Anche se il ministro dell'Economia Pier Carlo Padoan a cercato di far passare il fondo di solidarietà a favore degli obbligazionisti delle 4 banche in fase di salvataggio come "una misura umanitaria", fonti UE ribadiscono che "non si può fare". Intanto, monta la polemica per il fatto che la Questura non ha permesso la manifestazione dei risparmiatori sotto la Stazione Leopolda, dove il 13 dicembre Matteo Renzi chiuderà i lavori.

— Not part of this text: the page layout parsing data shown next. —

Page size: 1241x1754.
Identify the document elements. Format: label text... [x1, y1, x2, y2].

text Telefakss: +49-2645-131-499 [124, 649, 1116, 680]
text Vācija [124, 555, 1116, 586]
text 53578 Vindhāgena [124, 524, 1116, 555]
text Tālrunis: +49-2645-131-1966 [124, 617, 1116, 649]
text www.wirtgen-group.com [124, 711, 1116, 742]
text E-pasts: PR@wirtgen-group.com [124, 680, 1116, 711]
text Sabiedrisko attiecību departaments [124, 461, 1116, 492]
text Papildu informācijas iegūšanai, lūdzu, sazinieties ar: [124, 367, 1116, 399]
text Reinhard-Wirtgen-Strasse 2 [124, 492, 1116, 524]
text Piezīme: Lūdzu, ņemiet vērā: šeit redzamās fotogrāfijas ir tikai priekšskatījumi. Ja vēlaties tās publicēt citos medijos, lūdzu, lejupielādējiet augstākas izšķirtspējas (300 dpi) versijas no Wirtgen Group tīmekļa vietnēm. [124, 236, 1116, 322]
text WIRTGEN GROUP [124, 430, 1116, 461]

Anche se il ministro dell'Economia Pier Carlo Padoan a cercato di far passare il fondo di solidarietà a favore degli obbligazionisti delle 4 banche in fase di salvataggio come "una misura umanitaria volta a tutelare le fasce deboli dei risparmiatori", l'UE non sembra esserci cascata. Fonti europee riferiscono infatti che non può essere spacciato come "aiuto umanitario" le perdite avute dall'azzeramento delle obbligazioni subordinate che con il decreto salva banche ha permesso la sopravvivenza di quattro istituti di credito in crisi quali Banca delle Marche, Cassa di Risparmio di Ferrara, Cassa di Risparmio della Provincia di Chieti e Banca Popolare dell'Etruria e del Lazio. In sostanza, l'UE ricorda all'Italia che "lo Stato non può pagare direttamente chi ha subito le perdite". Bruxelles accoglie invece con favore l'idea di una procedura arbitrale presso la Consob, la quale dovrà quindi stabilire se sono stati venduti prodotti fraudolenti ai privati. Solo in quel caso, potranno scattare i rimborsi a carico delle bad bank e in questo frangente lo Stato potrà di conseguenza elargire un pre-finanziamento alle bad bank, che ovviamente dovranno restituirlo. Ma se queste bank sono bad, non si sarà a quel punto il rischio per lo Stato di non veder rientrare i soldi prestati?

Intanto, monta la polemica per il fatto che non solo Matteo Renzi non sembra intenzionato ad ascoltare alla Leopolda (Firenze, 13 dicembre 2015) "le testimonianze di chi ha perso tutto a causa del decreto salva banche". La Questura ha infatti negato l'autorizzazione alla manifestazione organizzata dagli obbligazionisti di fronte alla Stazione Leopolda per motivi di sicurezza, rilegando la manifestazione in una zona più lontana, Piazzale della Porta al Prato, a circa mezzo chilometro di distanza. Si legge sull'Huffington Post: "La questura di Firenze - raccontano i risparmiatori - ha negato l'autorizzazione alla manifestazione di fronte la Stazione Leopolda per motivi di sicurezza, rilegando la manifestazione in una zona più lontana, come se i tanti risparmiatori truffati, molti dei quali anziani, potessero mettere seriamente a repentaglio la sicurezza del premier. Nonostante questa censura il gruppo procederà sia con la manifestazione di domenica sia con tante altre iniziative volte a far sentire la voce delle vere vittime di tutto questo meccanismo, i cui contorni sono ancora da chiarire".